> Problem description
Would you please copy each line of the listing that mentions "hand"?

---------- Data block ----------

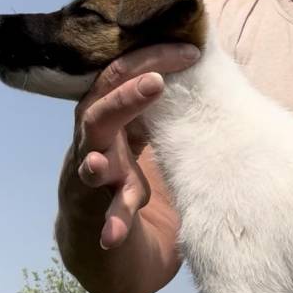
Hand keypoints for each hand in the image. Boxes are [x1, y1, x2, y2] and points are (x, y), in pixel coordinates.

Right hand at [72, 43, 199, 248]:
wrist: (108, 240)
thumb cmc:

----------

> Task solution
Hand keypoints for each hand in the image. Boxes are [x1, y1, x2, y2] and points are (x, y), in pixel coordinates.
Right hand at [72, 43, 199, 248]:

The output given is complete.